MIT Review Claims Twitter Has A White Male Problem

REUTERS/Kacper Pempel/Illustration/File Photo

Ian Miles Cheong Contributor
Font Size:

The MIT Technology Review is pushing a study that claims Twitter has a white male problem, and that it’s keeping women and ethnic minorities down with what it calls a “glass ceiling.”

In a newly published article, the MIT Technology Review claims that social media plays an important role in “reversing inequality of various kinds.” Fair play to sites like Twitter and Facebook for bridging the class gap by enabling people to openly communicate to each other, but the study claims that a preexisting inequality exists, which works against efforts to end inequality.

Collecting 341 million tweets from 50 million users over a period of three months, researchers Johnnatan Messias at the Federal University of Minas Gerais in Brazil and his colleagues, the study filtered these posts down by time zone, geolocation and profile images to 1.6 million users based in the United States. The pictures they collected were then filtered through what the MIT article calls a “state-of-the-art face recognition application called Face++,” which guesses the ethnicity (black, white, or Asian) of a person’s avatar.

The overall makeup consisted of 53 percent women, 47 percent men. Most users (68 percent) were reported to be white, followed by Asians and blacks.

Messias and his group say that of the top percentile of Twitter users with the most followers they collected, 57 percent of them were men and 43 percent were women. The 15 percent swing represents the inequality in society, which they claim exists. “The results reflect the general idea that higher positions are usually taken by males,” Messias said.

White users also come out on top with the most followers “who are overrepresented by 20 percent,” according to the research, which the MIT article claims is evidence of white privilege. White females are similarly overrepresented by 3 percent. The study claims that the most underprivileged groups are Asian and black females, who are underrepresented by 31 percent.

Messias says that his group traced the way genders and races link to each other and found that people of the same race tend to follow each other more often than they follow people outside their groups. It’s an effect called “homophily.”
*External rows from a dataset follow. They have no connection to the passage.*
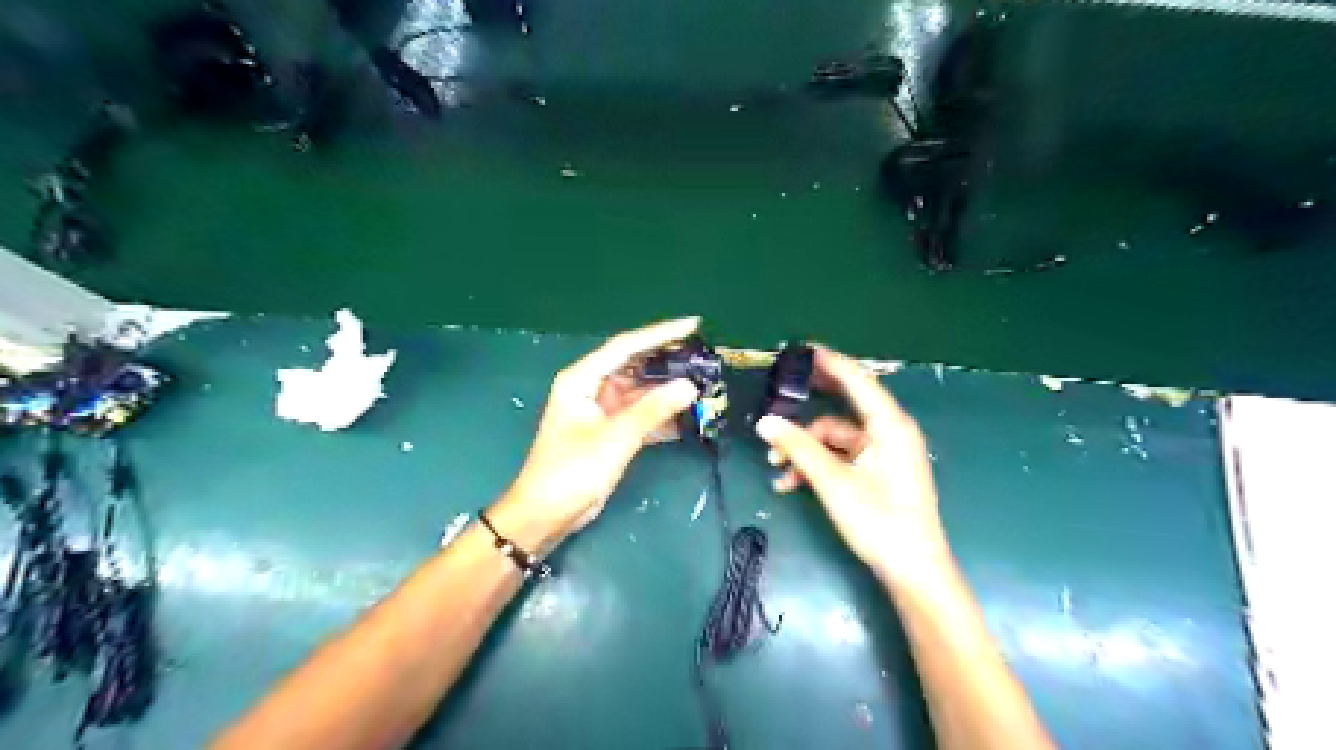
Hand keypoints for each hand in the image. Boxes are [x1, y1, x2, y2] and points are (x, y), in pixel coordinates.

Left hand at [488, 316, 699, 550]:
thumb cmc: (571, 471)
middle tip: (703, 356)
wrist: (545, 515)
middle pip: (635, 365)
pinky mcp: (609, 432)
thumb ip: (652, 410)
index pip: (626, 346)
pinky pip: (639, 414)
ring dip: (667, 390)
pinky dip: (659, 415)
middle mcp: (591, 388)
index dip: (660, 334)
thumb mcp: (614, 438)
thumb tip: (690, 386)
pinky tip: (686, 416)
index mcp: (582, 379)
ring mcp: (601, 411)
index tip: (693, 325)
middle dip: (667, 362)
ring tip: (702, 383)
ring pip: (640, 391)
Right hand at [756, 346, 955, 585]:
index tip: (804, 348)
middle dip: (811, 403)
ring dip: (805, 449)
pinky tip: (790, 484)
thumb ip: (798, 448)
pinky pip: (841, 458)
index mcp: (889, 426)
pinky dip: (817, 465)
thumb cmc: (879, 520)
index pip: (857, 381)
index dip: (830, 362)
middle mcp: (889, 433)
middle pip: (845, 406)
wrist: (913, 570)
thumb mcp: (833, 481)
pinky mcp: (878, 473)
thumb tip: (765, 421)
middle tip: (783, 390)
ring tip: (775, 467)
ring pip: (836, 438)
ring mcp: (884, 454)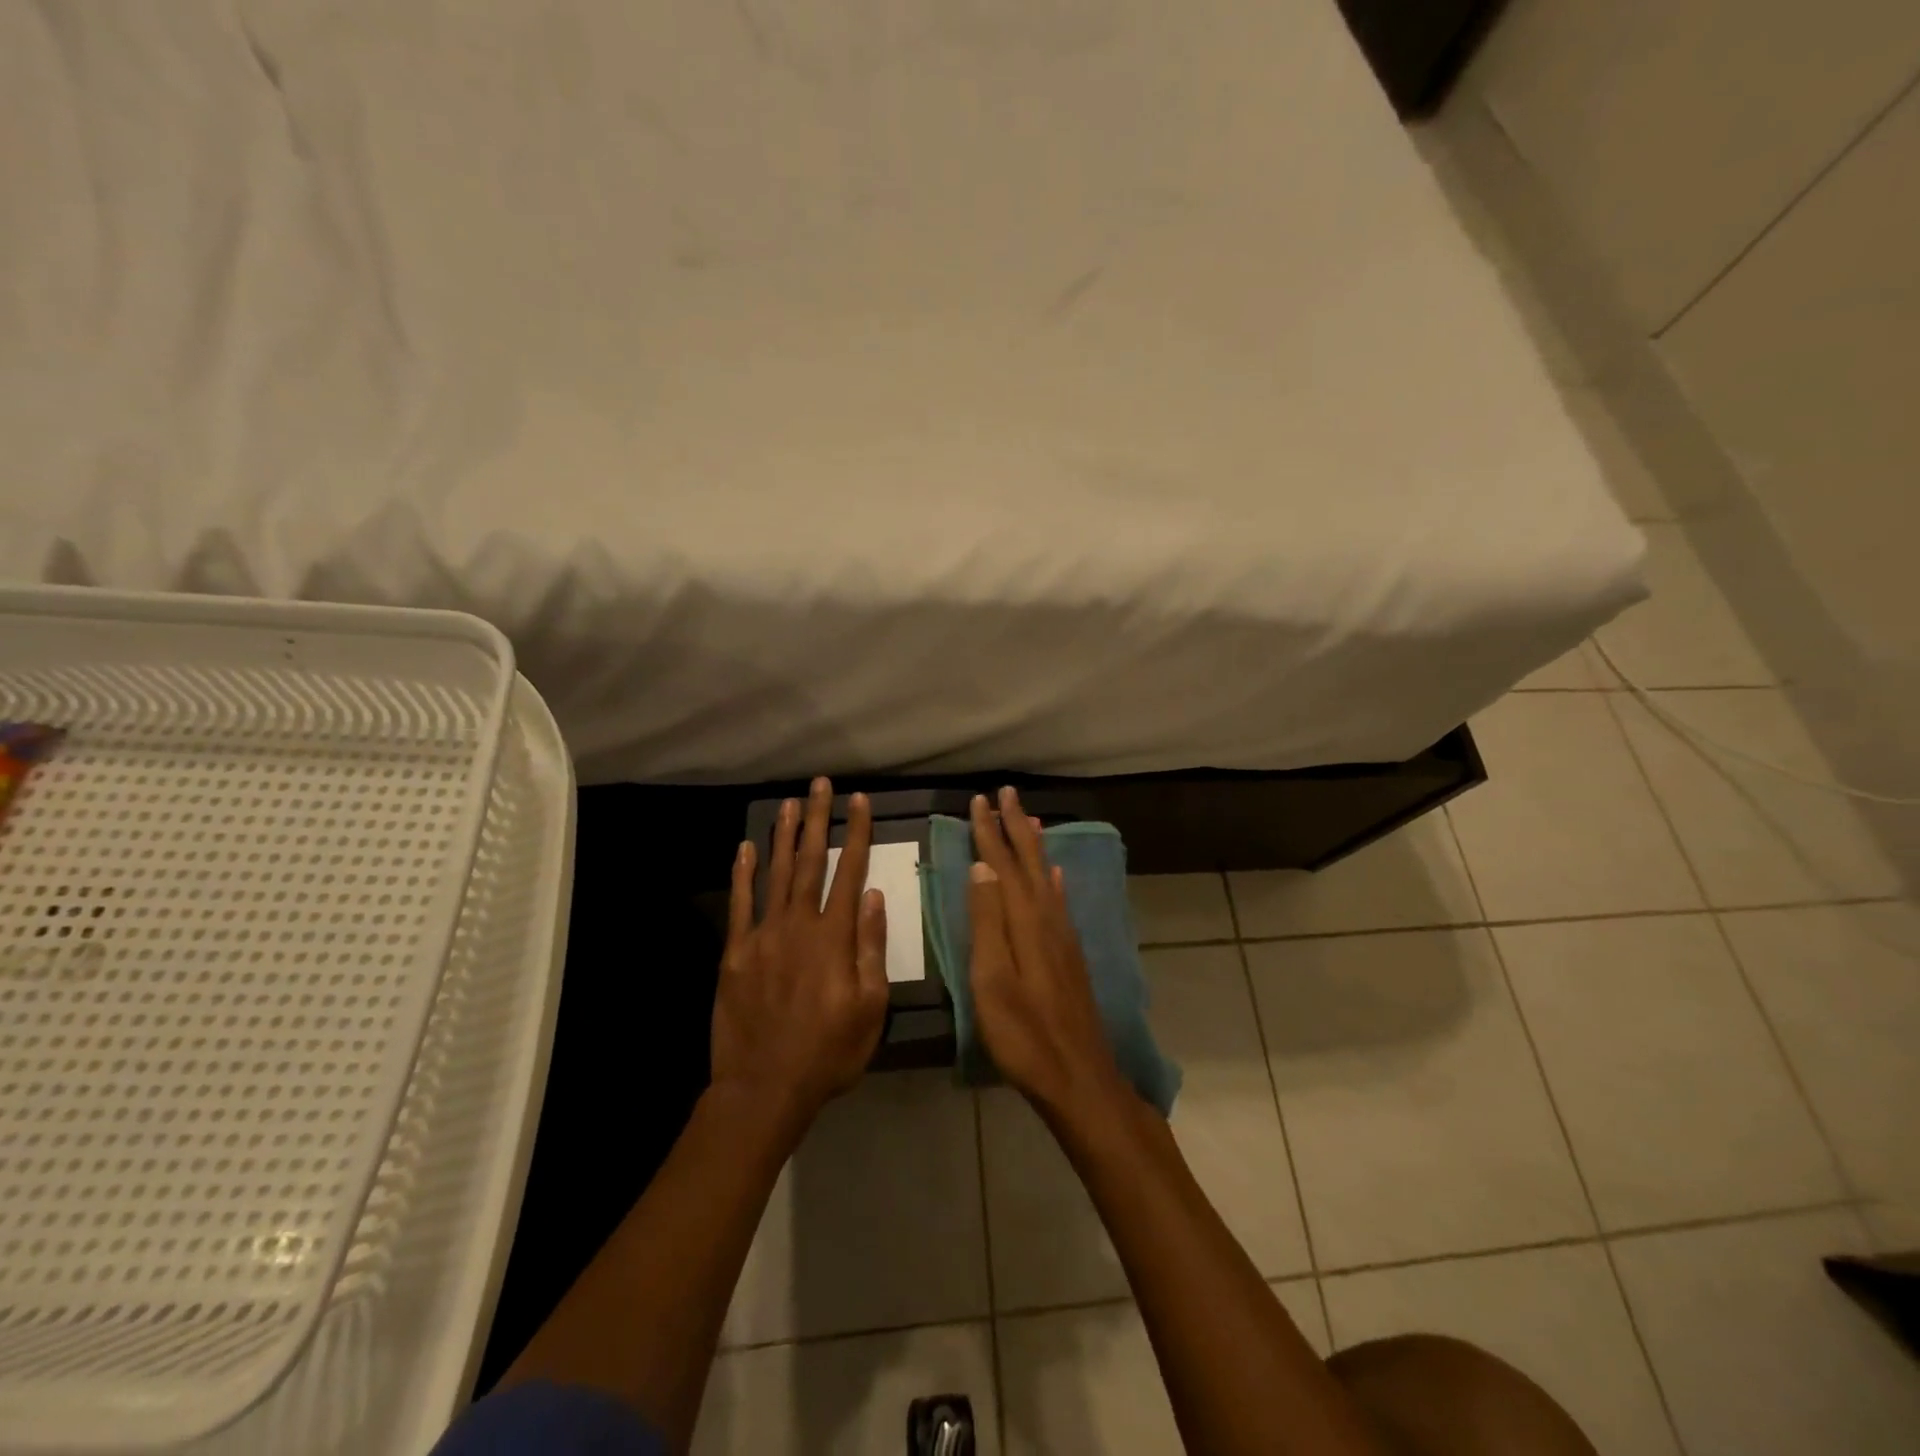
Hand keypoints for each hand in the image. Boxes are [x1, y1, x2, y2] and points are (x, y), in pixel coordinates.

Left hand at [713, 778, 889, 1130]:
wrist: (765, 1087)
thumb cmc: (829, 1052)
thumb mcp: (870, 1007)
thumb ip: (871, 948)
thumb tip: (875, 896)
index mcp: (834, 937)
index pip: (849, 872)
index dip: (856, 833)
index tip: (859, 801)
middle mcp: (798, 925)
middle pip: (810, 861)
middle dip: (817, 820)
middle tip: (819, 785)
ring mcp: (763, 936)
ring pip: (775, 874)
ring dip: (784, 836)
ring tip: (790, 803)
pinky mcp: (736, 953)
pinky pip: (740, 904)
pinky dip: (742, 874)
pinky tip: (746, 848)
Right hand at [968, 786, 1130, 1121]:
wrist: (1079, 1077)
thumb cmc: (1024, 1035)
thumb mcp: (991, 980)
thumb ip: (986, 922)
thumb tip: (982, 867)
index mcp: (1024, 922)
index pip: (1003, 865)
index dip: (990, 832)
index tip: (979, 800)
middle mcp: (1048, 919)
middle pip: (1029, 862)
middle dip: (1015, 826)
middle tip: (1006, 792)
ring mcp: (1063, 937)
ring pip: (1047, 876)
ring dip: (1035, 845)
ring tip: (1030, 818)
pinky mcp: (1070, 955)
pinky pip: (1061, 901)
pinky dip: (1055, 881)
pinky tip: (1057, 875)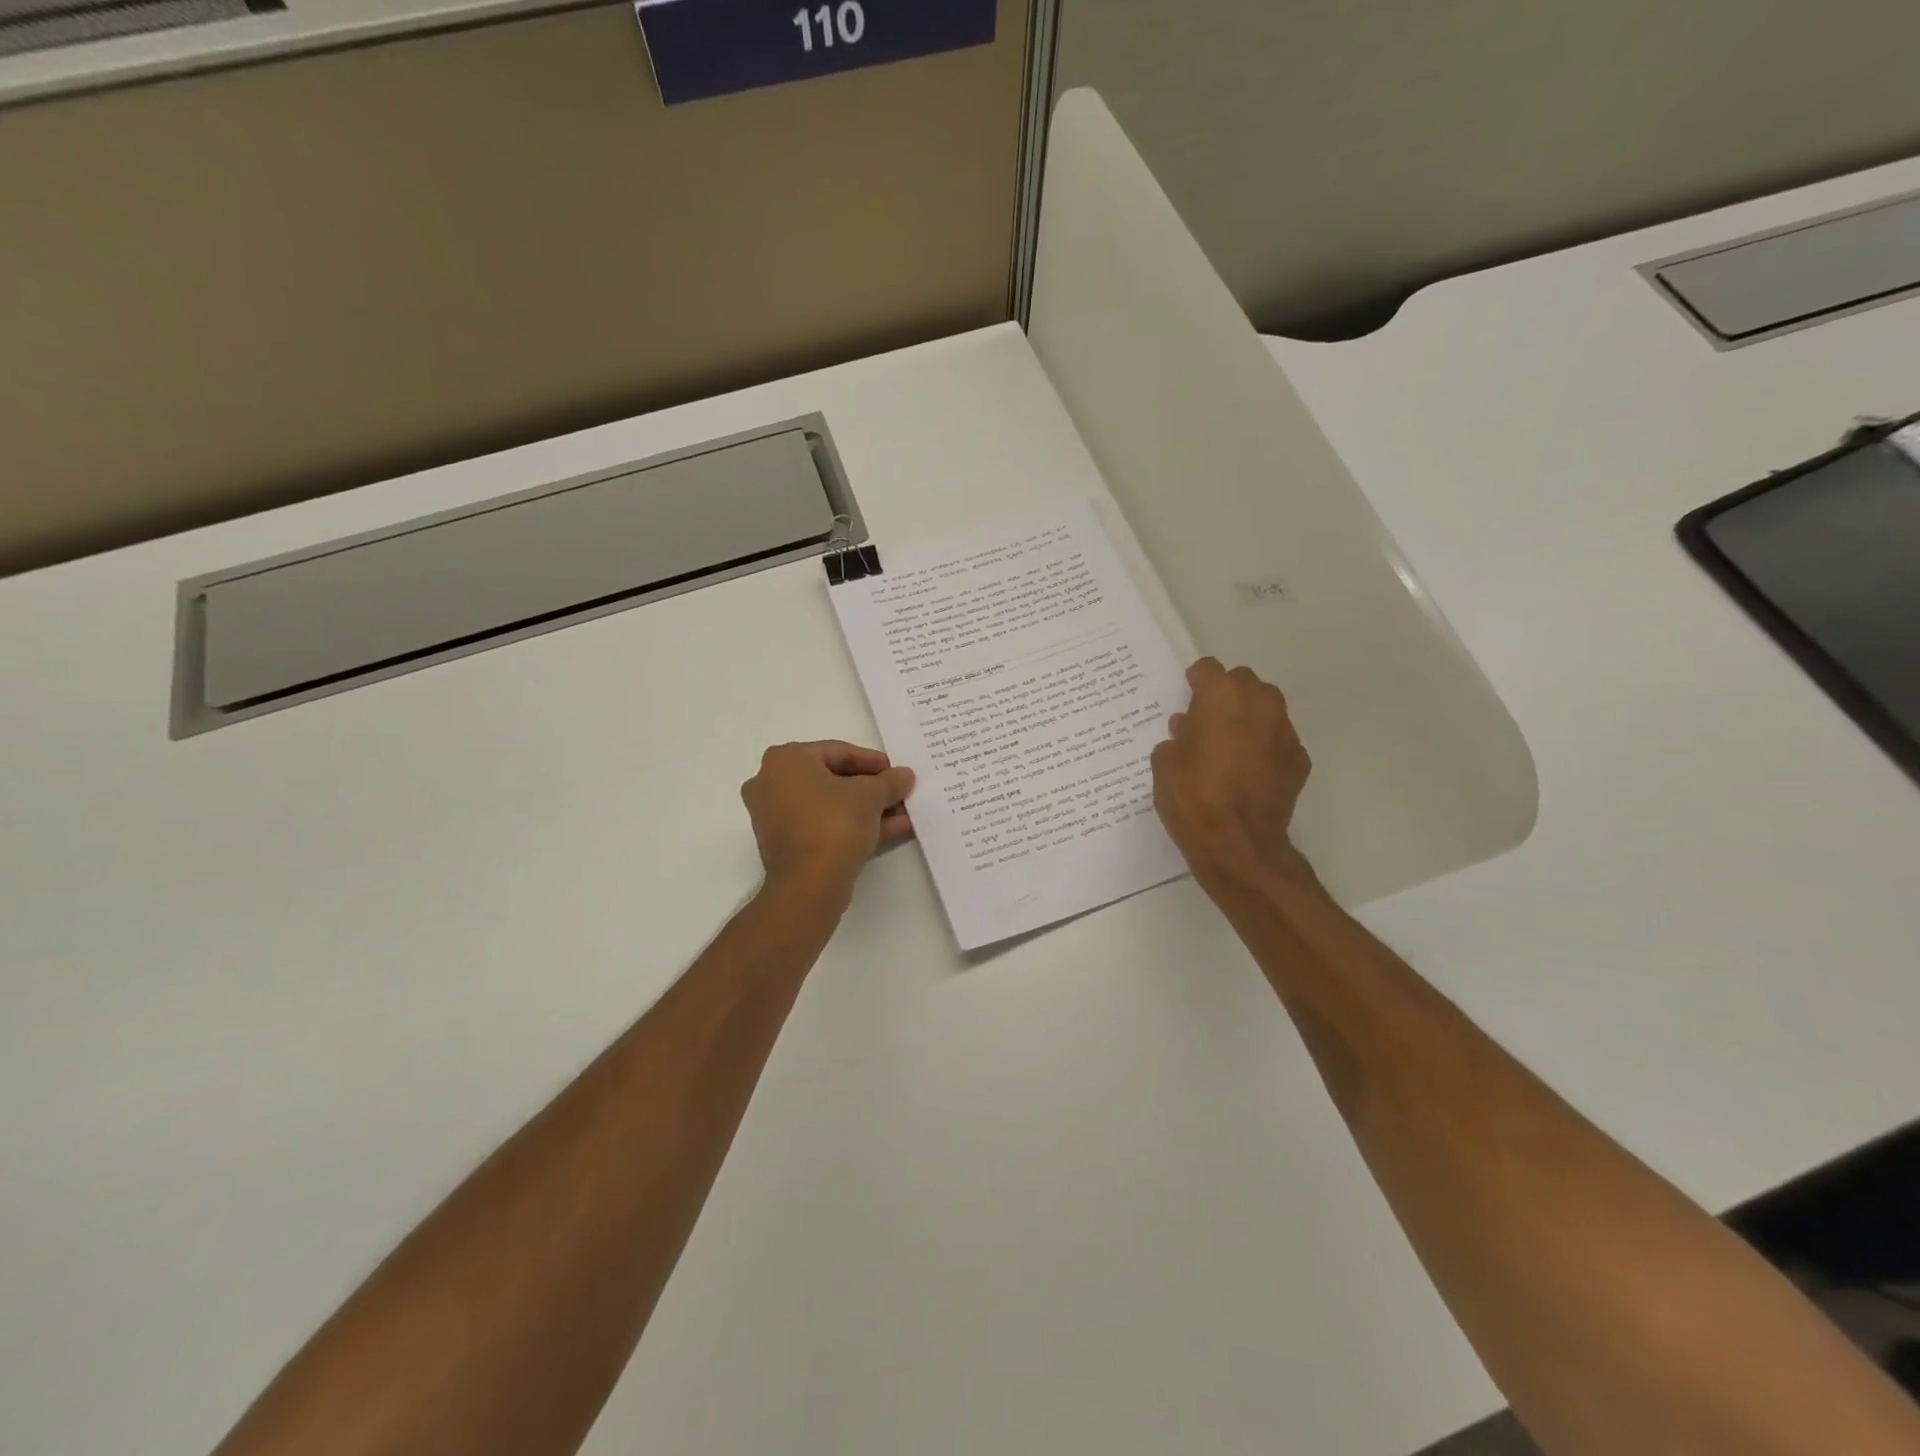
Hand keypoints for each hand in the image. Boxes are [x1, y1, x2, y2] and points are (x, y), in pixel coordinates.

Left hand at [741, 741, 915, 898]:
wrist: (809, 883)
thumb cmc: (834, 823)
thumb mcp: (871, 795)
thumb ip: (889, 781)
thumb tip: (904, 775)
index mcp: (785, 760)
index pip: (837, 752)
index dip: (873, 761)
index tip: (896, 771)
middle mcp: (771, 783)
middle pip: (832, 780)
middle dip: (871, 789)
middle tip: (898, 792)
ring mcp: (775, 817)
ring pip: (830, 806)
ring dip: (867, 809)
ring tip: (902, 814)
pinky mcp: (785, 845)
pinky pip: (823, 826)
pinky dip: (852, 826)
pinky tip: (890, 830)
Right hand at [1151, 659, 1315, 894]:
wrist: (1237, 844)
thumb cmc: (1192, 796)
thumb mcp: (1165, 763)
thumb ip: (1177, 738)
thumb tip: (1188, 731)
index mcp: (1222, 695)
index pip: (1208, 669)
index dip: (1195, 682)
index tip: (1187, 697)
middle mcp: (1260, 703)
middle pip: (1243, 683)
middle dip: (1226, 696)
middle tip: (1207, 722)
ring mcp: (1285, 732)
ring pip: (1266, 710)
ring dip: (1248, 720)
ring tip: (1229, 747)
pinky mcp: (1300, 760)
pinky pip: (1278, 742)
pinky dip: (1265, 749)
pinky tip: (1249, 773)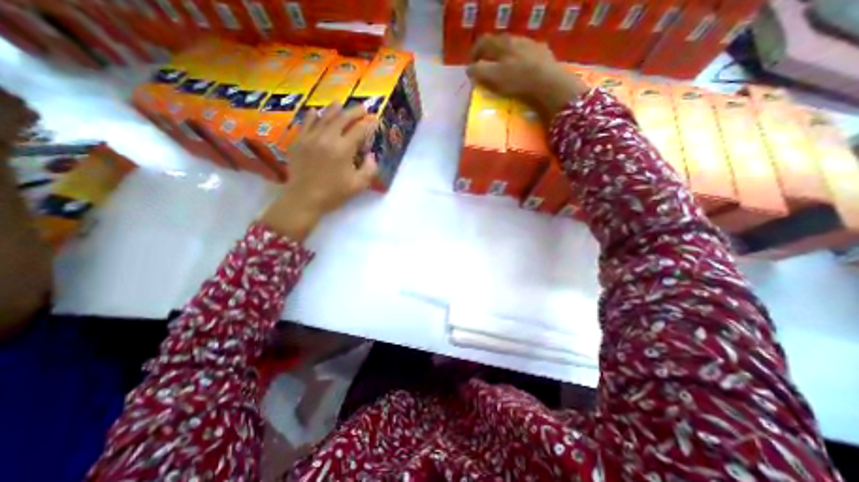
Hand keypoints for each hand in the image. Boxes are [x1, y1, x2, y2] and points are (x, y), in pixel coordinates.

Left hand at [257, 103, 375, 240]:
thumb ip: (370, 169)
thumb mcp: (358, 185)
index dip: (368, 124)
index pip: (359, 130)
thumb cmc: (334, 194)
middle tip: (362, 107)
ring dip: (335, 110)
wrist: (304, 199)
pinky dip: (313, 116)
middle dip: (354, 111)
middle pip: (342, 118)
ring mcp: (310, 137)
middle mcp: (327, 138)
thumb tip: (371, 155)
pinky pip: (306, 123)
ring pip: (324, 117)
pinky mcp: (298, 141)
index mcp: (343, 149)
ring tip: (341, 105)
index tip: (375, 120)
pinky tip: (317, 112)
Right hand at [464, 34, 591, 122]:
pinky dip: (522, 60)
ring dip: (507, 55)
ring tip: (505, 69)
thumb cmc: (517, 79)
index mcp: (502, 44)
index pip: (484, 41)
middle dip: (491, 52)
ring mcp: (531, 44)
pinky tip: (523, 70)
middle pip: (499, 42)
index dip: (475, 51)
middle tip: (487, 66)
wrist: (547, 81)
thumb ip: (479, 71)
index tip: (472, 63)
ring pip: (515, 46)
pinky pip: (529, 53)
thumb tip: (469, 69)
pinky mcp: (543, 53)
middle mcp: (516, 39)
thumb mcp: (493, 77)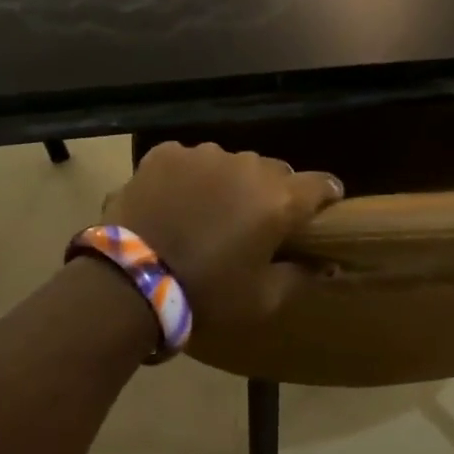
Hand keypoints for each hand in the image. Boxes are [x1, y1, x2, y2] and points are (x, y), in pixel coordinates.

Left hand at [102, 142, 342, 337]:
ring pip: (233, 163)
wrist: (127, 283)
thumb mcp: (264, 299)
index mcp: (280, 199)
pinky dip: (192, 178)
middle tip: (255, 224)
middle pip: (276, 172)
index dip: (325, 198)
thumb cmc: (207, 294)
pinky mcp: (166, 154)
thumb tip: (326, 263)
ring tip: (210, 213)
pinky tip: (177, 203)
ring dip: (231, 183)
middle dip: (273, 194)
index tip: (318, 214)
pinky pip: (192, 161)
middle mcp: (249, 166)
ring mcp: (205, 155)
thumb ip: (302, 276)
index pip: (322, 184)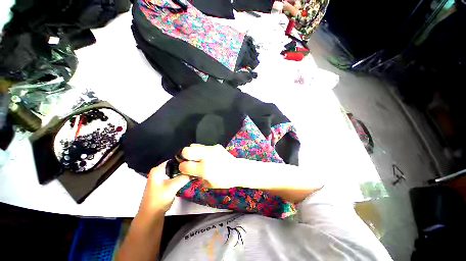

The article claims: “But the magnitudes of this effect are interesting. White people tend to follow more white people than expected by a margin of 16 percent. Black people tend to follow more black people than expected by a very significant margin of over 200 percent. However, Asian people tend to follow fewer Asian people than expected by a margin of 10 percent. ‘The expected homophily was not clear for the case of Asians,’ say Messias and co.”

Asians are not a homogenous group, especially not in the United States where they’re made up of many different ethnicities, including Chinese, Japanese, Korean, Filipino, Cambodian, Indian, and so on. So there’s little reason to think why any of them would identify with each other as “Asians.” Furthermore, North American users on Twitter are more likely going to associate with white people, regardless of ethnicity, because there’s just more white people in North America.

The Twitter user Uberfeminist has taken issue with the paper’s conclusions and the results of the Face++, which wrongly identified former Reddit CEO Ellen Pao as white.

It also lists Black Lives Matter’s Shaun King as white, and Democratic congressional candidate Brianna Wu as a man.